Miss Sugarbritches

Where Everybody Knows Your Name

Danielle VialeComment
CBS Television Distribution, Warner Bros Television Distribution

CBS Television Distribution, Warner Bros Television Distribution

I miss places. And sure, in LA, there’s maybe a handful of places where everybody knows your name. Okay, a thimbleful. But a handful definitely know my face–the clerks at See’s who salve cravings for Dark California Brittle, the folks at Mendocino Farms who know me and my Avocado Quinoa Salad order all too well, the seamstress, May, at the dry cleaners who gives me a hug every time I walk in, the juice shop where I hit in moments of desperation and all the time, the nail salon where they tidy up my eyebrows and always ask to clean my upper lip as well, the hair salon where everyone knows me because I’m there too often, the beauty shop where Shadia knows every skin ailment I’ve ever had, the clerk at Whole Foods who calls me sweetie, the coffeeshop packed with cyclists on a Sunday morning where I resist the alluring aroma of freshly brewed coffee and order a iced tea instead, and the other coffee shop filled with yoga pants-wearing bourgeois grabbing lattes when I just want an avo toast – oh avo toast, I may miss you most of all.

I miss all the places. I miss bustling. I have a new appreciation and love of the word bustling. I have an on-going list on my door–the post-pandemic list. It covers all the non-essential things I need to buy like lightbulbs and underwear, non-emergent errands I need to run like the dentist and the dry cleaners for my favorite shirt that didn’t get picked up before quarantine, and all the places and restaurants I want to go–Night + Market Song where J will get the friend chicken sandwich and I will order everything on the menu that’s vegan–oh my god, the mango sticky rice! The mango sticky rice!, Pizzanista for a slice! Slice!, Petty Cash because I like the name and I like a margarita, Sharky’s where my friend’s kids roam free, and even Fat Burger to provide a fast food fix.

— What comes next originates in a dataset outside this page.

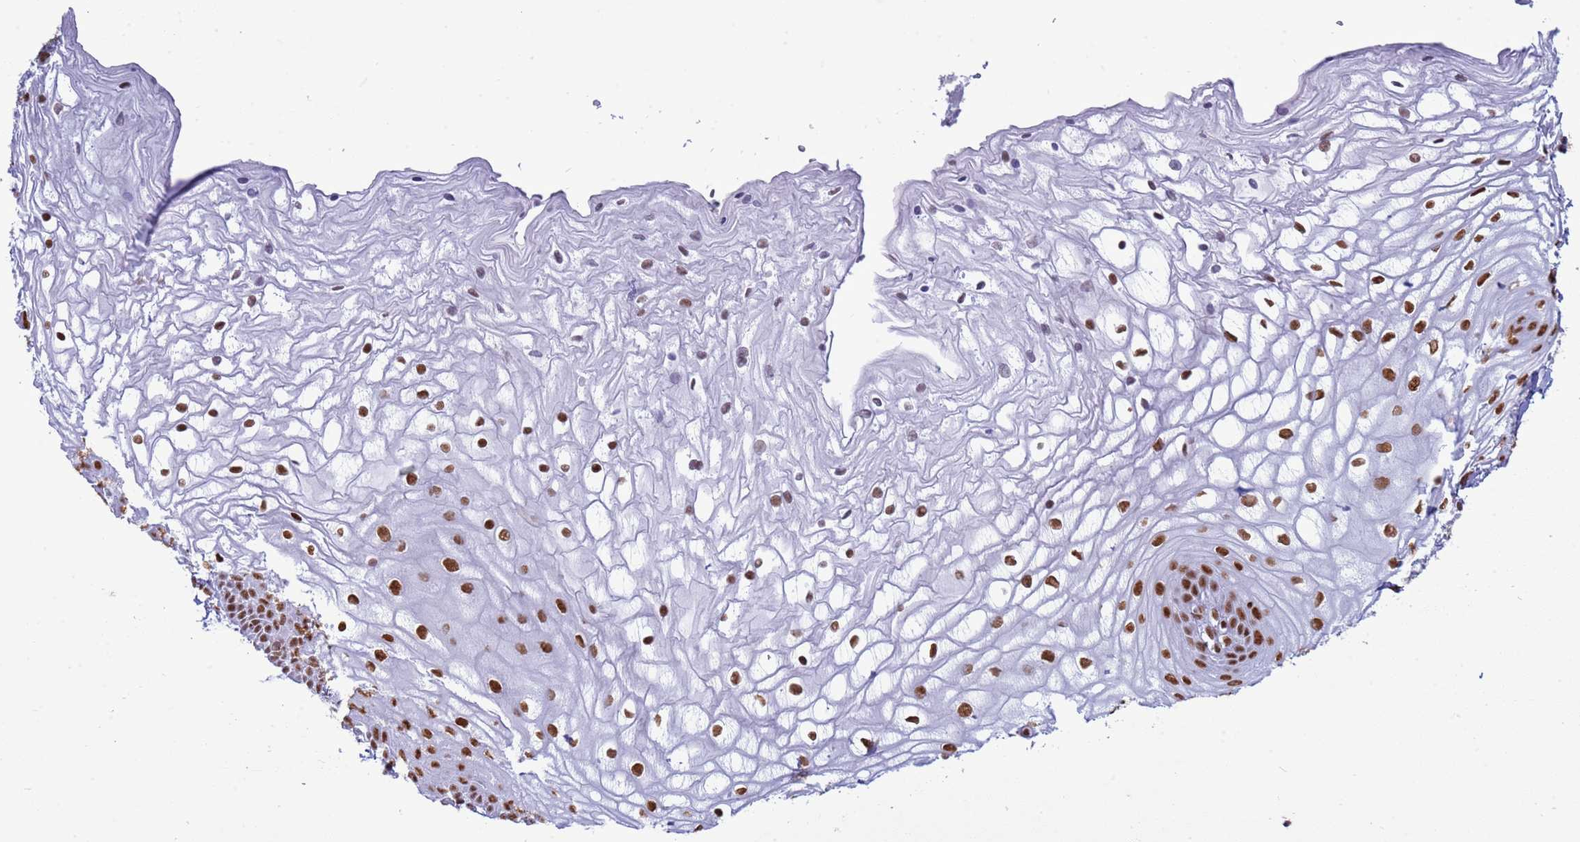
{"staining": {"intensity": "strong", "quantity": ">75%", "location": "nuclear"}, "tissue": "vagina", "cell_type": "Squamous epithelial cells", "image_type": "normal", "snomed": [{"axis": "morphology", "description": "Normal tissue, NOS"}, {"axis": "topography", "description": "Vagina"}, {"axis": "topography", "description": "Cervix"}], "caption": "Immunohistochemical staining of normal human vagina displays high levels of strong nuclear expression in about >75% of squamous epithelial cells. The staining was performed using DAB to visualize the protein expression in brown, while the nuclei were stained in blue with hematoxylin (Magnification: 20x).", "gene": "RALY", "patient": {"sex": "female", "age": 40}}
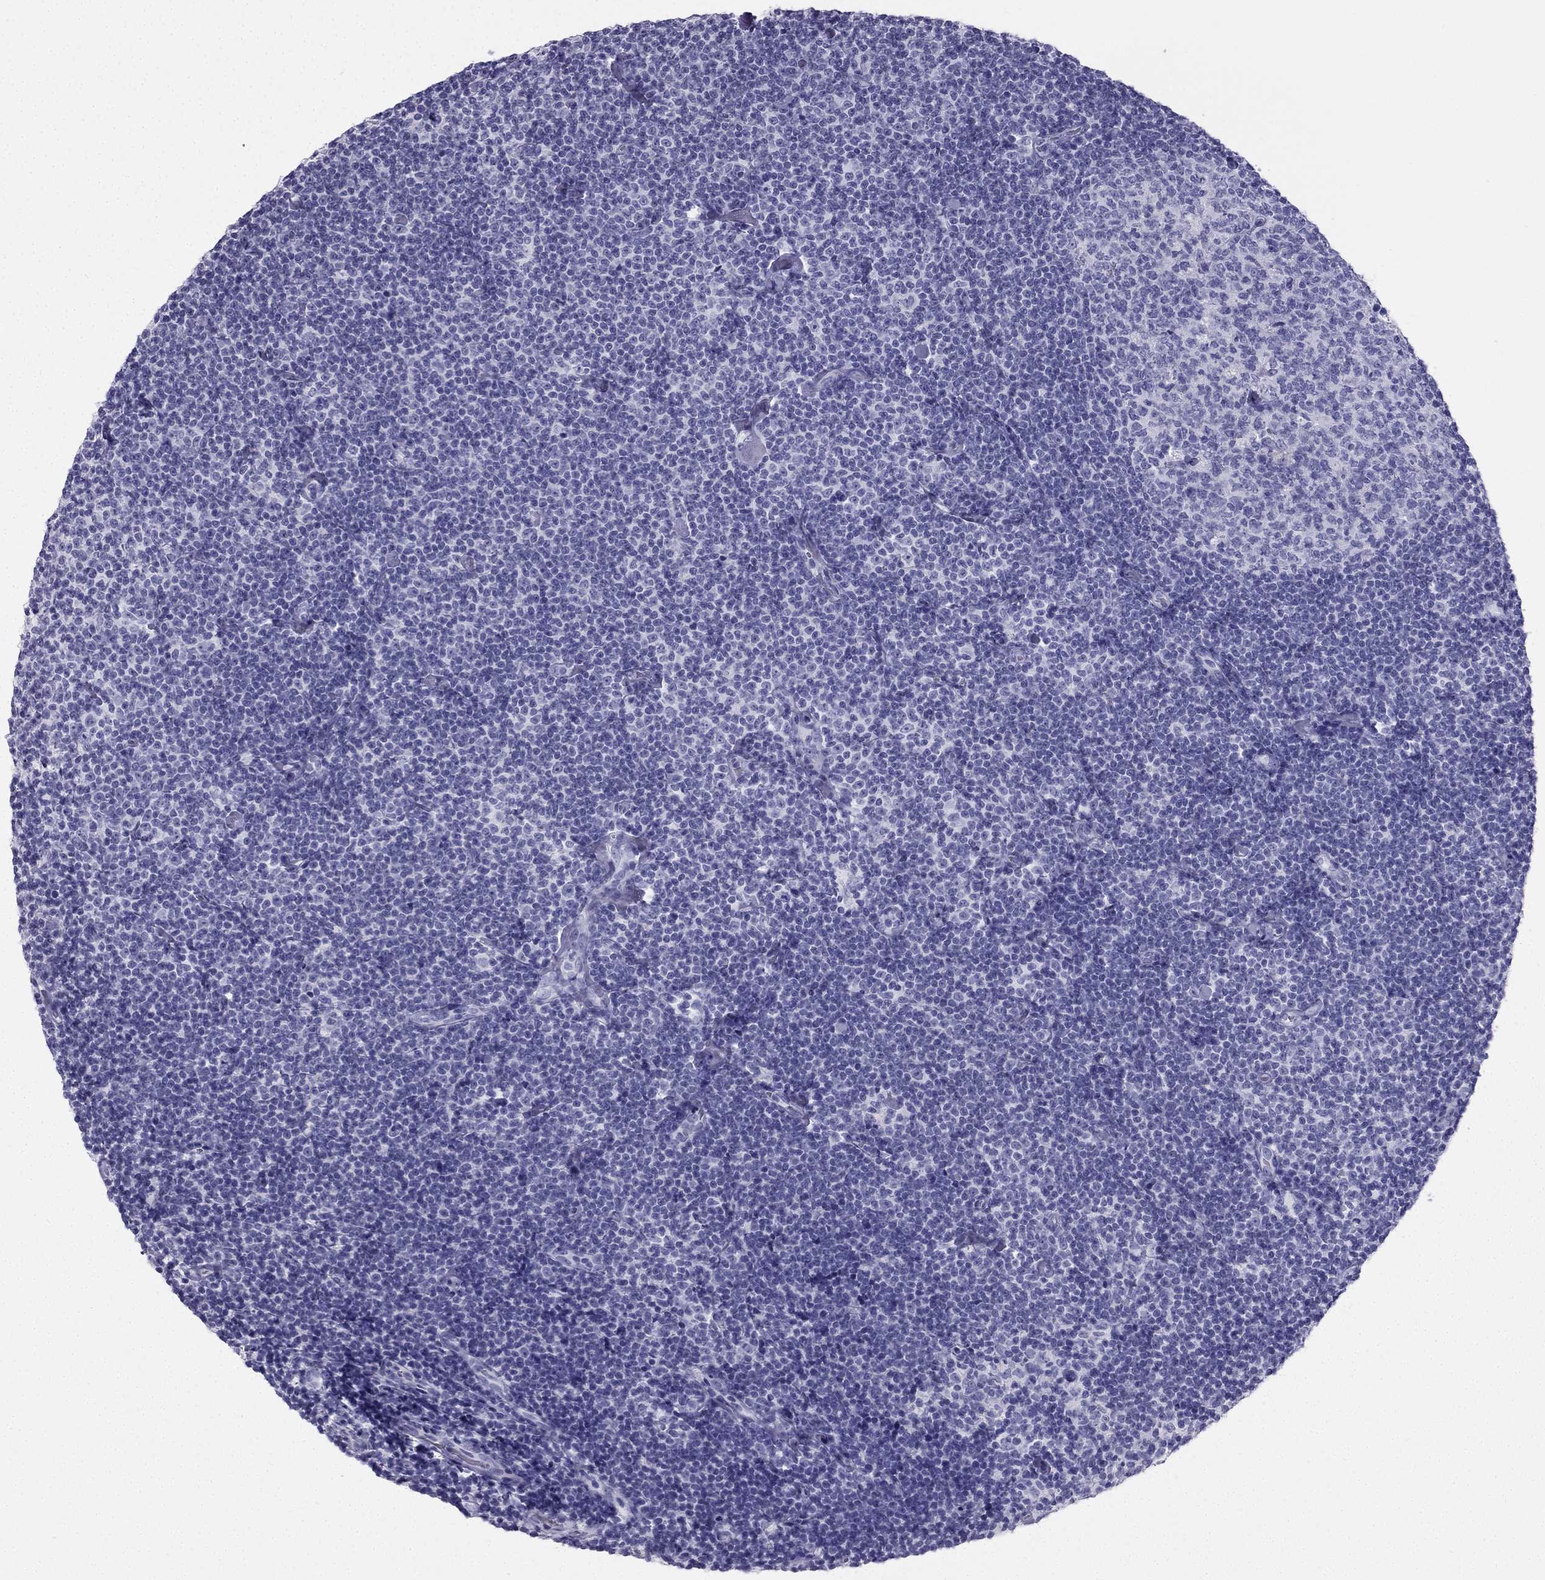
{"staining": {"intensity": "negative", "quantity": "none", "location": "none"}, "tissue": "lymphoma", "cell_type": "Tumor cells", "image_type": "cancer", "snomed": [{"axis": "morphology", "description": "Malignant lymphoma, non-Hodgkin's type, Low grade"}, {"axis": "topography", "description": "Lymph node"}], "caption": "DAB immunohistochemical staining of low-grade malignant lymphoma, non-Hodgkin's type reveals no significant expression in tumor cells. The staining was performed using DAB (3,3'-diaminobenzidine) to visualize the protein expression in brown, while the nuclei were stained in blue with hematoxylin (Magnification: 20x).", "gene": "TFF3", "patient": {"sex": "male", "age": 81}}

I want to be in a crowded place with names called overhead, and music bouncing off the walls, where, pressed shoulder to shoulder, I can hardly hear myself or the person next to me, and yet somehow our drinks still arrive. I want to hear drink glasses set down on tables, clinking with ice and celebration. I want to go to concerts and sing along and sweat till my shirt sticks to my ribs. I want to sit in a restaurant and observe all the trivial conversations around me. Trivial. There’s another word for which I have a new appreciation. Trivial once had a bad rap but now it seems so quaint. I love trivial.

On Week Two of social-distancing, sure everyone around here knows my name, but those are all the voices in my head, or my family on House Party.  And the only thing that’s bustling is my freezer with homemade soups. Nothing seems too trivial, though I am sore from a virtual work-out, so I’ll take that for the ridiculousness it is. For now, I’m going to sit in my newly reorganized dining room made up only of a rattan chair to soak in the morning sunlight and contemplate all the loud, clamoring, boisterous, joyful, people-filled times ahead.